**Task instructions**
All lines from the one that mentions "Nell’ultimo periodo è Ferrero che è in" through the last of the entries below must be copied exactly, with both ends kept.

(Dataset entries)
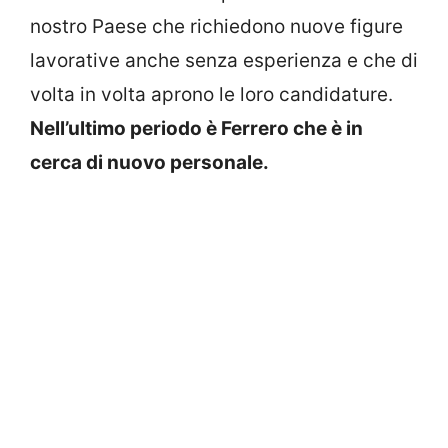
nostro Paese che richiedono nuove figure
lavorative anche senza esperienza e che di
volta in volta aprono le loro candidature.
Nell’ultimo periodo è Ferrero che è in
cerca di nuovo personale.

**Output**
Nell’ultimo periodo è Ferrero che è in
cerca di nuovo personale.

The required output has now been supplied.